Asistí hace un
par de semanas al curso prematrimonial que exige la Iglesia Católica a sus
fieles como requisito para recibir el sacramento del matrimonio. Fui a parar
allí, como parte de los acuerdos que –en sana democracia– hemos alcanzado con
mi novia, teniendo en cuenta que mi militancia espiritual está lejos, por decir
lo menos, de la Iglesia de Roma.
La experiencia,
tortuosa como es, al final resulta útil. Me explico. Al llegar a un
naturalmente helado colegio de monjas en la calle 153 de Bogotá un sábado, nos
encontramos con dos amables parejas que serían los anfitriones durante ese fin
de semana. El primer contacto entre ellos y el grupo de 14 parejas empieza en
el momento en que sugieren que, para romper el hielo, no queda más remedio que
la obvia presentación de todos los futuros contrayentes, respondiendo con los datos
biográficos y profesionales básicos y un cuestionamiento adicional sobre el
momento en que la gracia de Dios descendió sobre nosotros y elegimos el rito
católico para nuestro casamiento, todo debidamente impreso en una tira de
papel, idéntica a la que en otros momentos sirvió como materia prima para
bodoques.

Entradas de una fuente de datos
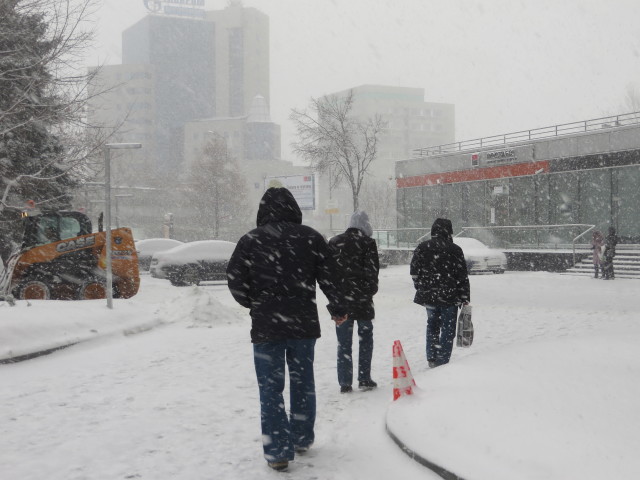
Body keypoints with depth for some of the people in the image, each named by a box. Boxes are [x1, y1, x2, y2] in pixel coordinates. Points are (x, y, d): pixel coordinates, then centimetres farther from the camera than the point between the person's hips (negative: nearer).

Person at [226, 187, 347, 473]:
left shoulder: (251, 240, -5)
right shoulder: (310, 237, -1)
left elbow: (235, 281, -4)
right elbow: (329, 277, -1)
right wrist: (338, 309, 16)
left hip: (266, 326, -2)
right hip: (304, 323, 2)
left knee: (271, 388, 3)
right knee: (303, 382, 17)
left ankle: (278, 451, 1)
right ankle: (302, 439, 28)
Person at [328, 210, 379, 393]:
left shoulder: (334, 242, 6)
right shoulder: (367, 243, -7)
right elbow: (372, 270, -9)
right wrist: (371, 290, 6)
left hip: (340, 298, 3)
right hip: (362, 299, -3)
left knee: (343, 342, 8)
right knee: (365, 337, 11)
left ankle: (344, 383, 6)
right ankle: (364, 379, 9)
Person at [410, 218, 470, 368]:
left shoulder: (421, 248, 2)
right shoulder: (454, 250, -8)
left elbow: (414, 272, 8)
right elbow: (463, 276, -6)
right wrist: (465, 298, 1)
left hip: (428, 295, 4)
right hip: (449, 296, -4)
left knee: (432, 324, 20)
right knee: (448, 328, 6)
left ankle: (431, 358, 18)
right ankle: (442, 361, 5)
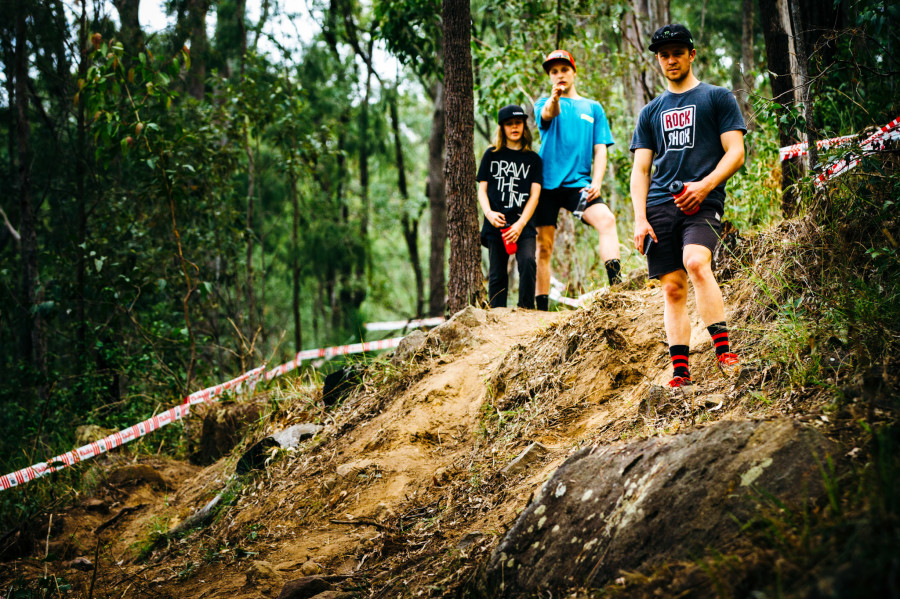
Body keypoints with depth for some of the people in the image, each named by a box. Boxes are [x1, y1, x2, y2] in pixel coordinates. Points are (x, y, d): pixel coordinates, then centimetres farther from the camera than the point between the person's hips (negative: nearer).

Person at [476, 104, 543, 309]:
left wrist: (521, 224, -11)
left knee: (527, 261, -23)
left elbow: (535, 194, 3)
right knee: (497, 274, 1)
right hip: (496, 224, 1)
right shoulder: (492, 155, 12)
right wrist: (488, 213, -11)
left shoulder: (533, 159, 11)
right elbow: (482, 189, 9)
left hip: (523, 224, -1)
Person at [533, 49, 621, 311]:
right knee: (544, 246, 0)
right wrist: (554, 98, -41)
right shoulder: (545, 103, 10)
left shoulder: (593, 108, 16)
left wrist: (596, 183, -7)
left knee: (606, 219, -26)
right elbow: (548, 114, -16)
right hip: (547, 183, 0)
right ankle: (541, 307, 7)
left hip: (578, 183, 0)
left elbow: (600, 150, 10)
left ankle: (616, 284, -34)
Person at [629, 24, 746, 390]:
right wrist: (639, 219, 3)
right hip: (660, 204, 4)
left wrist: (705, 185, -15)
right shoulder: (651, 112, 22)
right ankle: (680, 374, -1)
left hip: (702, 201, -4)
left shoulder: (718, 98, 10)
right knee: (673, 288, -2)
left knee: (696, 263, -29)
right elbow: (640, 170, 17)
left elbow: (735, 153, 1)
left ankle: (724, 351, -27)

* Qué hacer *
(1) Cuenta cuántas líneas de las filas contienen la cadena "wrist", distinguiendo entre mayúsculas y minúsculas, y responde solo con el número.
(2) Escribe la continuación del texto sobre el curso prematrimonial, empezando después de su última oración.

* Respuestas *
(1) 9

(2)
Nuestros
colegas resultaron personajes de todas las procedencias y saberes y, en general,
muy convencidos de su fe, tal vez con la excepción de un joven que, como yo,
claramente estaba allí víctima de la sana democracia de la vida de pareja.
Valga aquí un primer reconocimiento y es la importancia
–por colateral que sea – de enfrentarse a una realidad por fuera de la zona
de confort. Quiero decir, de afrontar la diversidad.
Superado el
rito de iniciación empezó el programa académico con las promesas y confusiones,
todas ofrecidas por un grupo de amigos, sinceros agradecimientos para ellos
tres, quienes nos recomendaron este curso particular, dictado por un singular
colectivo llamado Equipos de Nuestra Señora.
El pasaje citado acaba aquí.